Input records |
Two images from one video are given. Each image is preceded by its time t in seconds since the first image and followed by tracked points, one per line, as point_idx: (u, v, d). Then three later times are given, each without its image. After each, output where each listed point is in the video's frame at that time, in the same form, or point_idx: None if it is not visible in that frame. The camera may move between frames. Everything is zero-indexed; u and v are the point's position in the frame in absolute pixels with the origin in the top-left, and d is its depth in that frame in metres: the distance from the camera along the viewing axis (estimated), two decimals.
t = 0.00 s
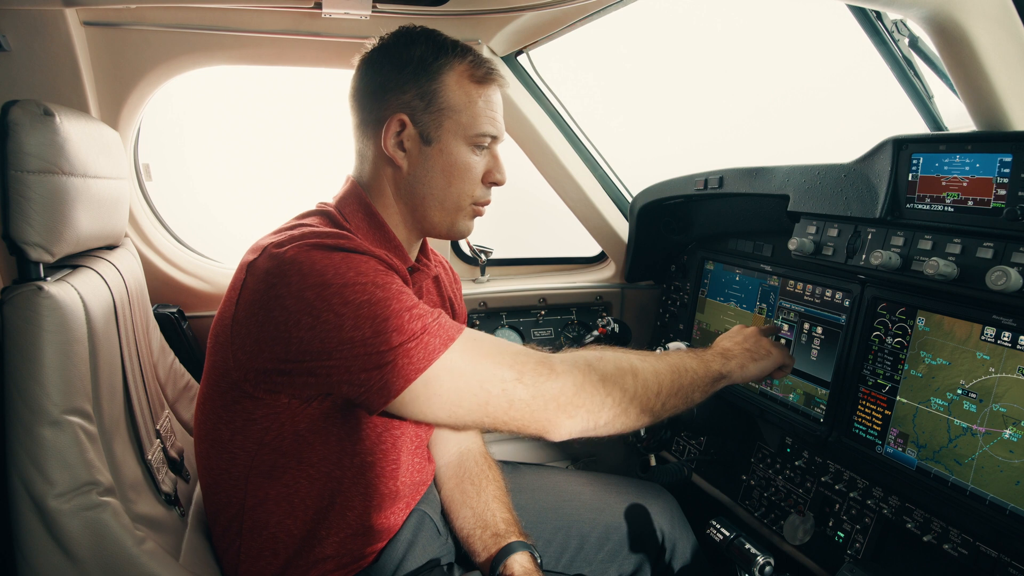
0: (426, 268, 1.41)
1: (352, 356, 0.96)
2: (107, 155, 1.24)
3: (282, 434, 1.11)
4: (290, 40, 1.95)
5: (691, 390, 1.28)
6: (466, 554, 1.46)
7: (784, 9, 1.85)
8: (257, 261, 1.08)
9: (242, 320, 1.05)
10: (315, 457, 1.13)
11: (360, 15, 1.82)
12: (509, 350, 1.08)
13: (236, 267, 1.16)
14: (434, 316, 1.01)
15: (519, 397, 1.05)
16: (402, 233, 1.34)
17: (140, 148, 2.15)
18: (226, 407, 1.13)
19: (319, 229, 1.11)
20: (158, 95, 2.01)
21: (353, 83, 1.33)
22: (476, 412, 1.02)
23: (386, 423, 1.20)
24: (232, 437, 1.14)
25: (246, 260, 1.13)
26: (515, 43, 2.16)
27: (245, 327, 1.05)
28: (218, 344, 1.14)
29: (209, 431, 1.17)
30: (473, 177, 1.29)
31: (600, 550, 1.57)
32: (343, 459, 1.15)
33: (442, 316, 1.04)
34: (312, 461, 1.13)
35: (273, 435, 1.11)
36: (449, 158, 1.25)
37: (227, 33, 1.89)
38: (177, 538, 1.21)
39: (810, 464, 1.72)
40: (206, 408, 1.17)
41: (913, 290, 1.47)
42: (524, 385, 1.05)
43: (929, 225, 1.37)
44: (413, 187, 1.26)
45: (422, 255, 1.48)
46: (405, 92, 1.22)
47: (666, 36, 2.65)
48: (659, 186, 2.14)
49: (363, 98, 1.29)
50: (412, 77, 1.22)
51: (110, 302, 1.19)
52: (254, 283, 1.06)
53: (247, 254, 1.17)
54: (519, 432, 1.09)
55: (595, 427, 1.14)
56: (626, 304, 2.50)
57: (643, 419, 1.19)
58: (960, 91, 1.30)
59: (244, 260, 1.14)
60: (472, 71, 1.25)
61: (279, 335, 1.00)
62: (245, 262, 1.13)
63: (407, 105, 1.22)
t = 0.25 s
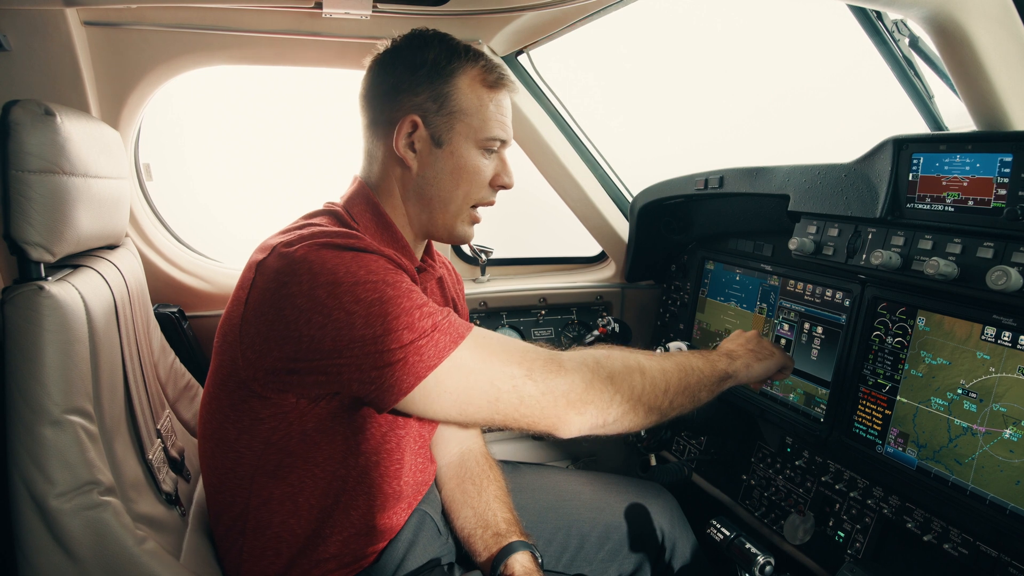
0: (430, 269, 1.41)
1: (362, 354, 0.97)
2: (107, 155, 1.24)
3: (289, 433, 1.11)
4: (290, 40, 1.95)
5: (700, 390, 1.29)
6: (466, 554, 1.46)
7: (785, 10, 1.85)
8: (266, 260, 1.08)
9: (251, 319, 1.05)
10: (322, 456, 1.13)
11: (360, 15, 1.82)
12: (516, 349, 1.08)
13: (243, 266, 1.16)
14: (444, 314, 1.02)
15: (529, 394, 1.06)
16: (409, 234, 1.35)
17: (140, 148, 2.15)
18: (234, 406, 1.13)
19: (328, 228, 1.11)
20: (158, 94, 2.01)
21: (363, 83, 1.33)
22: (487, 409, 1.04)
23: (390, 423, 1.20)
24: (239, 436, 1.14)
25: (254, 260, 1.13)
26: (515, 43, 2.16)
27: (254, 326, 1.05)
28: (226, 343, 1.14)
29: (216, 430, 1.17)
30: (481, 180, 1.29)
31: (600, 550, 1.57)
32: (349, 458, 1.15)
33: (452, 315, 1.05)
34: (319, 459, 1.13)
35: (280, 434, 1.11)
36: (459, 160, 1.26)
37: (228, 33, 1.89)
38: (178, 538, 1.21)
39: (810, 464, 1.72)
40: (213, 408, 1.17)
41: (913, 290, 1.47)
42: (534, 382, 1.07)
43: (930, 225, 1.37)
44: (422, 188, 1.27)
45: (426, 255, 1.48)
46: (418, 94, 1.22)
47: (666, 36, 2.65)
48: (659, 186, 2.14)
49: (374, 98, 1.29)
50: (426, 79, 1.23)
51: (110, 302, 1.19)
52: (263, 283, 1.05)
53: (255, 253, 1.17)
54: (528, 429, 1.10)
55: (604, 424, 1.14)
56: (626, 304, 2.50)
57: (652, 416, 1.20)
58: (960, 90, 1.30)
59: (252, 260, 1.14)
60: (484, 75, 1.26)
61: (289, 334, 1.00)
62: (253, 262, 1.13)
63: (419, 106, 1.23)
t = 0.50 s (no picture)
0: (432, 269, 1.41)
1: (364, 356, 0.97)
2: (108, 155, 1.24)
3: (291, 433, 1.12)
4: (290, 39, 1.95)
5: (701, 401, 1.29)
6: (466, 553, 1.46)
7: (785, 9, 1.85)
8: (270, 259, 1.08)
9: (255, 318, 1.05)
10: (323, 457, 1.14)
11: (360, 15, 1.82)
12: (517, 354, 1.09)
13: (247, 265, 1.16)
14: (446, 318, 1.02)
15: (528, 402, 1.06)
16: (413, 234, 1.35)
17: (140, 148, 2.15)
18: (236, 405, 1.13)
19: (332, 229, 1.11)
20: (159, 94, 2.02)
21: (371, 84, 1.34)
22: (485, 416, 1.04)
23: (392, 423, 1.20)
24: (241, 435, 1.14)
25: (259, 259, 1.13)
26: (515, 43, 2.16)
27: (257, 325, 1.05)
28: (229, 342, 1.14)
29: (218, 429, 1.17)
30: (488, 182, 1.31)
31: (600, 550, 1.58)
32: (350, 458, 1.15)
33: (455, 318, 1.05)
34: (320, 460, 1.14)
35: (282, 434, 1.12)
36: (466, 162, 1.27)
37: (228, 33, 1.89)
38: (178, 537, 1.21)
39: (810, 463, 1.72)
40: (215, 407, 1.17)
41: (913, 290, 1.47)
42: (534, 391, 1.07)
43: (930, 224, 1.38)
44: (429, 189, 1.27)
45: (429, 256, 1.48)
46: (428, 95, 1.24)
47: (666, 36, 2.65)
48: (659, 186, 2.14)
49: (383, 100, 1.29)
50: (435, 81, 1.24)
51: (111, 302, 1.19)
52: (268, 282, 1.06)
53: (259, 251, 1.18)
54: (525, 436, 1.10)
55: (601, 434, 1.15)
56: (626, 304, 2.50)
57: (651, 428, 1.20)
58: (960, 90, 1.30)
59: (256, 258, 1.14)
60: (493, 79, 1.28)
61: (292, 335, 1.00)
62: (257, 261, 1.13)
63: (428, 107, 1.24)
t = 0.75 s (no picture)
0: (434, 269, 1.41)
1: (366, 356, 0.97)
2: (108, 155, 1.24)
3: (293, 433, 1.12)
4: (290, 39, 1.95)
5: (705, 406, 1.28)
6: (466, 553, 1.46)
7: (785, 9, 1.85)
8: (273, 259, 1.08)
9: (258, 318, 1.05)
10: (325, 457, 1.14)
11: (360, 15, 1.82)
12: (518, 356, 1.09)
13: (251, 264, 1.16)
14: (448, 320, 1.02)
15: (528, 405, 1.06)
16: (416, 234, 1.34)
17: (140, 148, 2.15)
18: (239, 405, 1.13)
19: (335, 228, 1.11)
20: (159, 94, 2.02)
21: (375, 85, 1.34)
22: (485, 419, 1.04)
23: (394, 424, 1.20)
24: (243, 434, 1.14)
25: (262, 258, 1.13)
26: (515, 42, 2.16)
27: (260, 325, 1.05)
28: (232, 341, 1.14)
29: (220, 428, 1.17)
30: (491, 183, 1.31)
31: (600, 550, 1.58)
32: (351, 458, 1.15)
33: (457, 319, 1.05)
34: (321, 460, 1.14)
35: (284, 434, 1.12)
36: (470, 162, 1.27)
37: (228, 32, 1.89)
38: (178, 537, 1.21)
39: (810, 463, 1.72)
40: (218, 406, 1.17)
41: (913, 290, 1.47)
42: (535, 395, 1.07)
43: (930, 224, 1.38)
44: (433, 189, 1.27)
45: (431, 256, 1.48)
46: (433, 96, 1.24)
47: (666, 36, 2.65)
48: (659, 186, 2.14)
49: (387, 100, 1.30)
50: (440, 81, 1.24)
51: (111, 301, 1.19)
52: (271, 281, 1.06)
53: (262, 250, 1.18)
54: (526, 438, 1.10)
55: (602, 438, 1.15)
56: (626, 303, 2.50)
57: (652, 432, 1.20)
58: (960, 89, 1.30)
59: (260, 258, 1.14)
60: (497, 81, 1.29)
61: (295, 334, 1.00)
62: (261, 260, 1.13)
63: (433, 108, 1.24)
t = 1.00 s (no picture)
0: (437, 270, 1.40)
1: (370, 356, 0.97)
2: (108, 154, 1.24)
3: (295, 433, 1.12)
4: (291, 39, 1.94)
5: (706, 403, 1.29)
6: (466, 553, 1.46)
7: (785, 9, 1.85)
8: (276, 258, 1.08)
9: (261, 317, 1.05)
10: (326, 456, 1.14)
11: (360, 15, 1.82)
12: (520, 356, 1.09)
13: (254, 263, 1.16)
14: (451, 320, 1.02)
15: (532, 404, 1.07)
16: (419, 234, 1.34)
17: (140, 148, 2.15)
18: (241, 404, 1.13)
19: (338, 228, 1.11)
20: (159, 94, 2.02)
21: (379, 85, 1.34)
22: (489, 419, 1.05)
23: (395, 424, 1.20)
24: (245, 434, 1.14)
25: (265, 258, 1.13)
26: (515, 42, 2.16)
27: (263, 325, 1.05)
28: (235, 341, 1.14)
29: (222, 427, 1.17)
30: (494, 184, 1.31)
31: (600, 550, 1.58)
32: (353, 458, 1.15)
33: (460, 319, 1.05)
34: (323, 460, 1.14)
35: (286, 434, 1.12)
36: (474, 163, 1.27)
37: (228, 32, 1.89)
38: (178, 537, 1.21)
39: (811, 463, 1.72)
40: (220, 405, 1.17)
41: (914, 290, 1.47)
42: (538, 394, 1.07)
43: (930, 224, 1.38)
44: (436, 190, 1.27)
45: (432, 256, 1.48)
46: (438, 96, 1.24)
47: (667, 36, 2.65)
48: (659, 185, 2.14)
49: (392, 100, 1.30)
50: (445, 82, 1.24)
51: (111, 301, 1.19)
52: (274, 280, 1.05)
53: (265, 250, 1.18)
54: (529, 437, 1.11)
55: (605, 436, 1.15)
56: (626, 303, 2.50)
57: (654, 431, 1.20)
58: (960, 89, 1.30)
59: (262, 257, 1.14)
60: (502, 83, 1.29)
61: (298, 334, 1.00)
62: (264, 259, 1.13)
63: (437, 109, 1.24)
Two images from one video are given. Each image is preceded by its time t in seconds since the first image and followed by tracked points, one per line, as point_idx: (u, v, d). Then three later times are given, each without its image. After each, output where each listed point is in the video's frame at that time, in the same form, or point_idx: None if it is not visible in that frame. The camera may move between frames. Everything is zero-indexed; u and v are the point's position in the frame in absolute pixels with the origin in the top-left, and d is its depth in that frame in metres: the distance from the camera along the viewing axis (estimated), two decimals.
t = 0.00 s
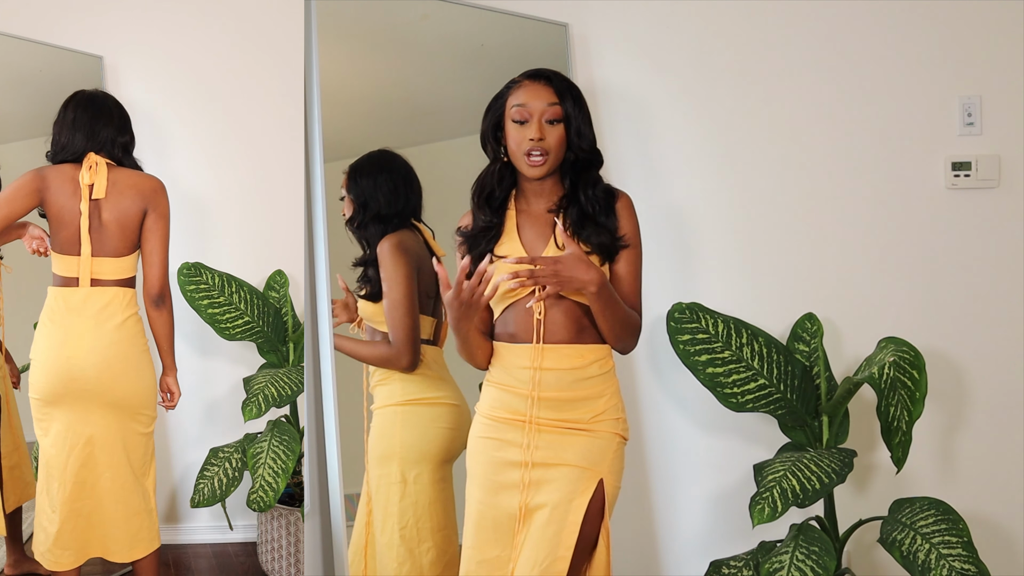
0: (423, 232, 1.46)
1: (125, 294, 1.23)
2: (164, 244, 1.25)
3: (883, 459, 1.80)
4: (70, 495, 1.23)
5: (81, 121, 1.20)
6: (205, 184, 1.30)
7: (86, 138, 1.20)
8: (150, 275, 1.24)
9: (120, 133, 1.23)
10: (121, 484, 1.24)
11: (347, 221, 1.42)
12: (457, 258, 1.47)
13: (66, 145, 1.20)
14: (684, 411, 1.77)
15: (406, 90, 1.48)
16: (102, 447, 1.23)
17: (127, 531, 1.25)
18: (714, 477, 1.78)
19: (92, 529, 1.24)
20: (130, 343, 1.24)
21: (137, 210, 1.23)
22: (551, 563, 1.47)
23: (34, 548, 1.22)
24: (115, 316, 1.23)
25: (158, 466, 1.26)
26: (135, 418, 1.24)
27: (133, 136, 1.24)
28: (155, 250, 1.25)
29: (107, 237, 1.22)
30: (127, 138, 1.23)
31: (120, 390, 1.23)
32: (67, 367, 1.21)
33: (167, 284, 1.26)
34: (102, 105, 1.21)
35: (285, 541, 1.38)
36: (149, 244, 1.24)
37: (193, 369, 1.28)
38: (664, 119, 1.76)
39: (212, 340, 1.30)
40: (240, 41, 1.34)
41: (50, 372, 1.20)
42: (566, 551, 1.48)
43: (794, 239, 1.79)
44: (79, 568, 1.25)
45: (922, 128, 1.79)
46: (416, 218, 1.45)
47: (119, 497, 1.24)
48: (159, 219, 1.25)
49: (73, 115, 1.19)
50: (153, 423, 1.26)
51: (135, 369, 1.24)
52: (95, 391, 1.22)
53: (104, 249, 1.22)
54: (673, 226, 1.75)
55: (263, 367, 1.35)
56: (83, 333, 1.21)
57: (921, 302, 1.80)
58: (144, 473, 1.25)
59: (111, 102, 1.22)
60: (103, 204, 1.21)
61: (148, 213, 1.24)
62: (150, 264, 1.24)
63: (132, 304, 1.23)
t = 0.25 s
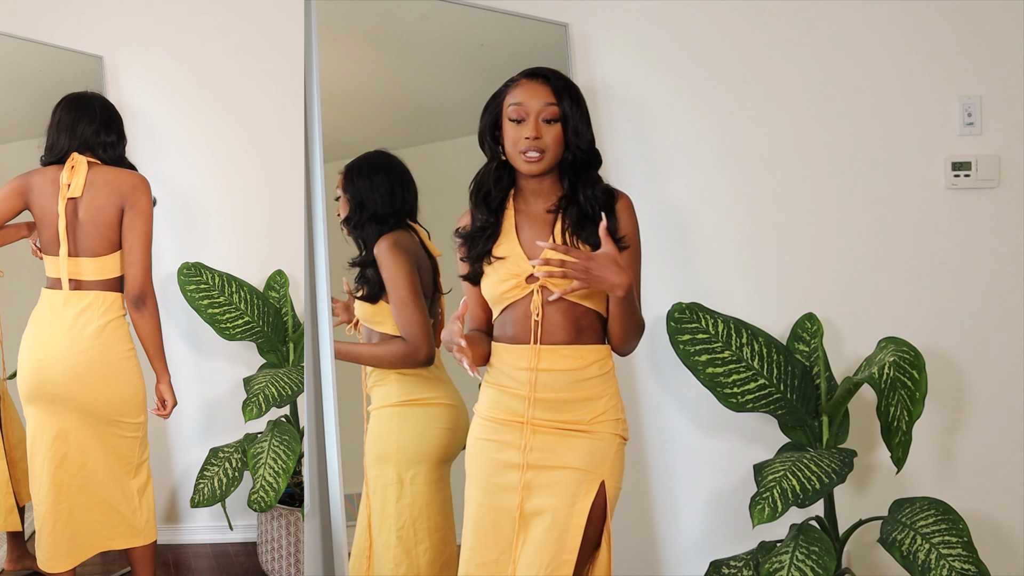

What to work on | For each line above that contains the word "picture", make a copy.

Answer for this exercise |
t = 0.50 s (no picture)
t = 0.75 s (no picture)
t = 1.00 s (no picture)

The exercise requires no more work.